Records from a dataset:
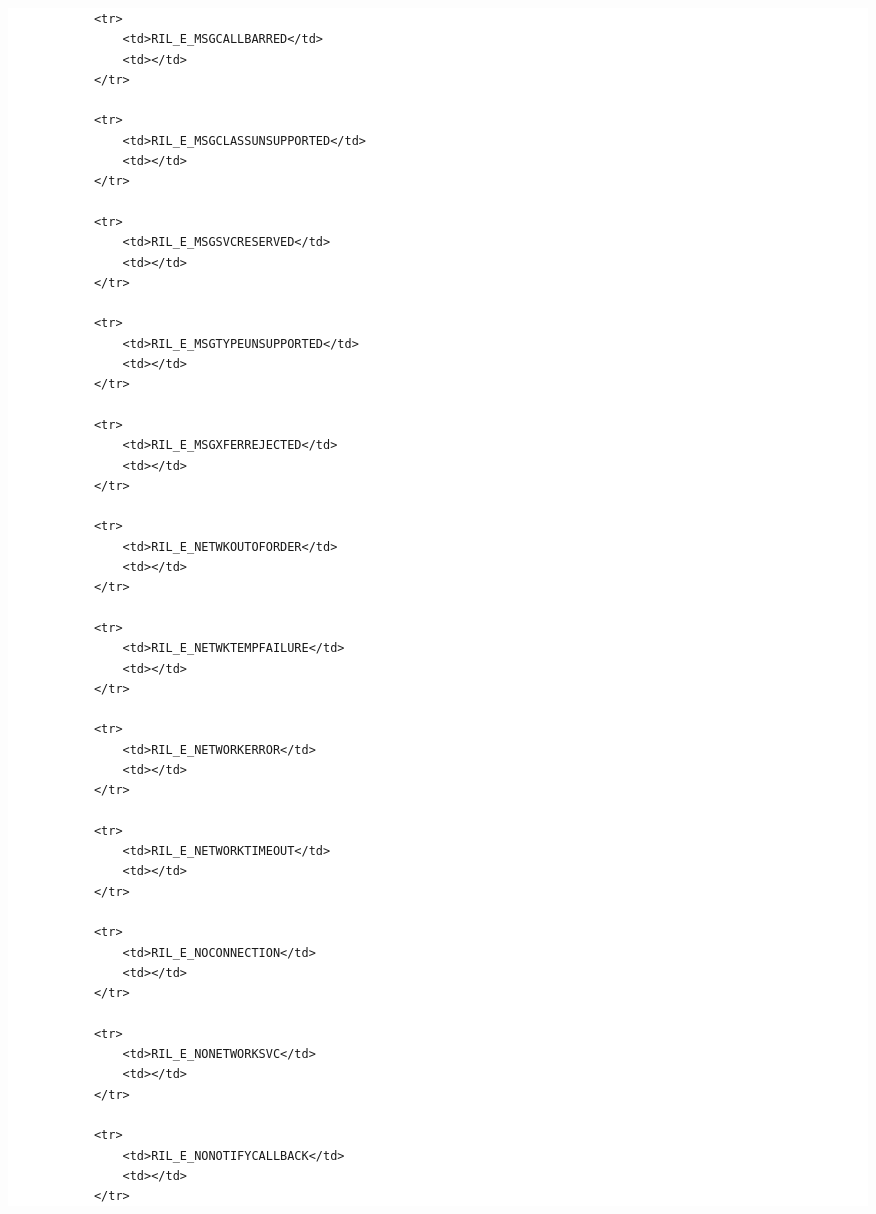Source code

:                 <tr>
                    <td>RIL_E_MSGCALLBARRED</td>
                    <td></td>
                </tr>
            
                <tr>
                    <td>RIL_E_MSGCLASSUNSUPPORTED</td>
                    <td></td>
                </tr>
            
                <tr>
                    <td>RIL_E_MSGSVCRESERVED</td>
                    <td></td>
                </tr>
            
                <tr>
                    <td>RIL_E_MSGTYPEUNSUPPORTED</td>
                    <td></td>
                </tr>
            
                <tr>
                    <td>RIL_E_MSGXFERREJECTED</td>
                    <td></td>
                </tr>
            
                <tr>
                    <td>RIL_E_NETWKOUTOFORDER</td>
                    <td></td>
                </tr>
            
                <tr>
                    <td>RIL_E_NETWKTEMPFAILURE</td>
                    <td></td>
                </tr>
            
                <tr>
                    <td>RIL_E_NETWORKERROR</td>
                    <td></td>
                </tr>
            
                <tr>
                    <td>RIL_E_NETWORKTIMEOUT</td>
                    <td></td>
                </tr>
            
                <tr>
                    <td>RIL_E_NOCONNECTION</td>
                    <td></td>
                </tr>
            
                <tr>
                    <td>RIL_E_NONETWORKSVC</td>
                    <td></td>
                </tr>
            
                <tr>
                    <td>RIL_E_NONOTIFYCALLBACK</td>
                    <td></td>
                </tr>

---

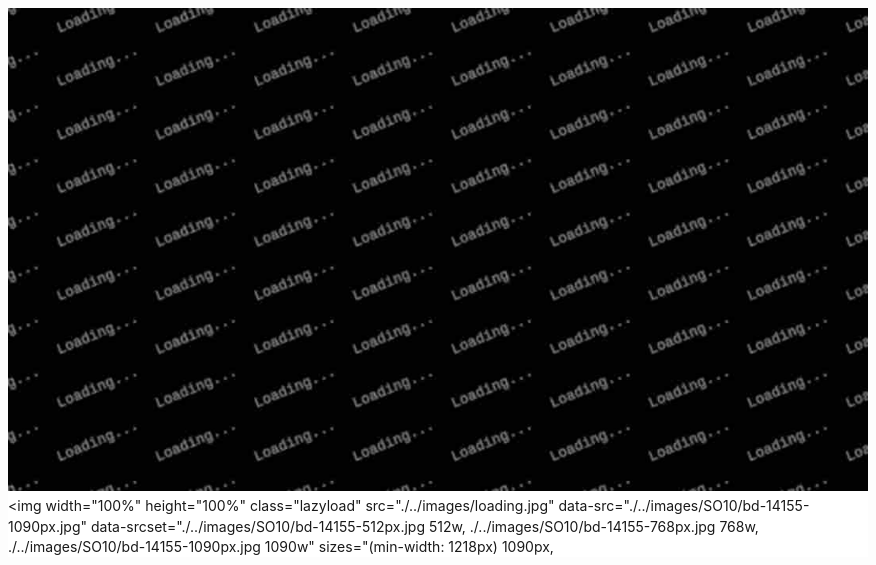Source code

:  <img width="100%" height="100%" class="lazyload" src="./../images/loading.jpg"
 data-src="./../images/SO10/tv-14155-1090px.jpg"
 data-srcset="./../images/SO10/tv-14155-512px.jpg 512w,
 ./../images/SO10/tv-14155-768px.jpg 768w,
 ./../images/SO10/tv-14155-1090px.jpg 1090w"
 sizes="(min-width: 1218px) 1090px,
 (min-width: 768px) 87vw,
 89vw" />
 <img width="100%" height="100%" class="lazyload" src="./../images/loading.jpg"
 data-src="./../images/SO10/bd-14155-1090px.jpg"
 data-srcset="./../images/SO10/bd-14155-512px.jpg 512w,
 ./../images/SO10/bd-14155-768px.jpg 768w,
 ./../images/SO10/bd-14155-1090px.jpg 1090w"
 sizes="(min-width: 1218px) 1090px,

HOW TO COMPLETE THIS TASK: When a line of the records holds the word "width", copy that line.

REPLY:
:  <img width="100%" height="100%" class="lazyload" src="./../images/loading.jpg"
 sizes="(min-width: 1218px) 1090px,
 (min-width: 768px) 87vw,
 <img width="100%" height="100%" class="lazyload" src="./../images/loading.jpg"
 sizes="(min-width: 1218px) 1090px,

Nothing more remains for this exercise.